Music has held concerts at Windhover Hall at the Milwaukee Art Museum for a few years. For the first time the ensemble moved music into the galleries of the museum last Saturday evening in an exploration of the relationships between art, architecture and music.
The audience of perhaps 800 was divided into three groups, with music performed at three gallery stations. Though there were logistical concerns (sound bleed between galleries; the time-consuming moving around of people), it was an intriguing concept.
Steve Reich’s Clapping, performed by Terry Smirl and Linda Siegel, gained something in front of a large installation of rapidly changing video screens. The same performers were stunning in Reich’s Nagoya Marimbas, surrounded by the expansive, busy, number-themed canvases of Alfred Jensen’s Opposites are Complimentary. A 1963 piano piece by Morton Feldman, played by Phillip Bush, resonated in a room of mid- 20th-century abstracts. Other pieces were less directly provocative in visual contexts.
Three pieces were heard in concert before the gallery tour. Kamran Ince’s colorful and ponderous In White featured effective playing by violinist Eric Segnitz. Alex Mincek’s
Portraits and Repetitions was premiered, a post-minimalist, gnarly sonic reaction to the work of five visual artists. Women at an Exhibition, a Randall Woolf score to video of female images from the Akron Art Museum, was weak and inchoate, backfiring with implications of objectification.

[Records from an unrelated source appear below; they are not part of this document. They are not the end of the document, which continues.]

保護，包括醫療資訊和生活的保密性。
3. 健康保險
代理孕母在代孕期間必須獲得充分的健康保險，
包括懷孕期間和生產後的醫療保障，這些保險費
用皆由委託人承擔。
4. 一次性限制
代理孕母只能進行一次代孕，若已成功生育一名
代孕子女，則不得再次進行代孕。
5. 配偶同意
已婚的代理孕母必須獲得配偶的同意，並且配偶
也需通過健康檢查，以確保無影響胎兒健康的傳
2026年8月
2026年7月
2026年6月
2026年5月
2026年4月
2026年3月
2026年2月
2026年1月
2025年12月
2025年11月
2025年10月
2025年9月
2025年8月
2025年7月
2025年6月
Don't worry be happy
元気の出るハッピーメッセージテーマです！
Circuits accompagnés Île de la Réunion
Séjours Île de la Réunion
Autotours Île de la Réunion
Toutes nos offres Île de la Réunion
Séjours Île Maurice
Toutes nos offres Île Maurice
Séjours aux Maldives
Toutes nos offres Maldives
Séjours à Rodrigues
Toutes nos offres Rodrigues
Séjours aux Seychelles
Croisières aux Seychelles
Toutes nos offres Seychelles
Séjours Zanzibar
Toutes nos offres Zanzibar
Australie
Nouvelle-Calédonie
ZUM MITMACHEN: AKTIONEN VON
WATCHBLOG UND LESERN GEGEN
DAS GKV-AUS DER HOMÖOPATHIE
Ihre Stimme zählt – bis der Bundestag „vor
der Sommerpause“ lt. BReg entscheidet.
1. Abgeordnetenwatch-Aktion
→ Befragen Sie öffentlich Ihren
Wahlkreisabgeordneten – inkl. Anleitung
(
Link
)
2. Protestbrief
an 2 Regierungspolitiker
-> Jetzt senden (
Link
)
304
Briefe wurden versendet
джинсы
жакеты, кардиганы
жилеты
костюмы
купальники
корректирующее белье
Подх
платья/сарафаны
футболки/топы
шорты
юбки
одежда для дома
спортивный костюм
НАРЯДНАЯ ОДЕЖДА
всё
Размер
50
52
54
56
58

It was more than interesting to hear a completely different taste in contemporary American scores at Frankly Music last Thursday at the Wisconsin Conservatory of Music. Violinist Frank Almond and pianist Brian Zeger performed challenging works that stressed lyricism and a strong relationship with classical music traditions, allowing the musicians room for their cultivated and elegant tone. Most of the pieces were in shades of contemplative melancholy. Peter Lieberson’s Elegy (1990) is deeply evocative, with warm harmonies and a mood of grief. Philip Lasser’s love of French music was apparent in Berceuse Fantastique and Vocalise. Almond and Zeger played five lovely, brief movements from Ned Rorem’s Day Music and Night Music. Two movements from Russell Platt’s sonata Autumn Music were a surprising journey of eclectic styles.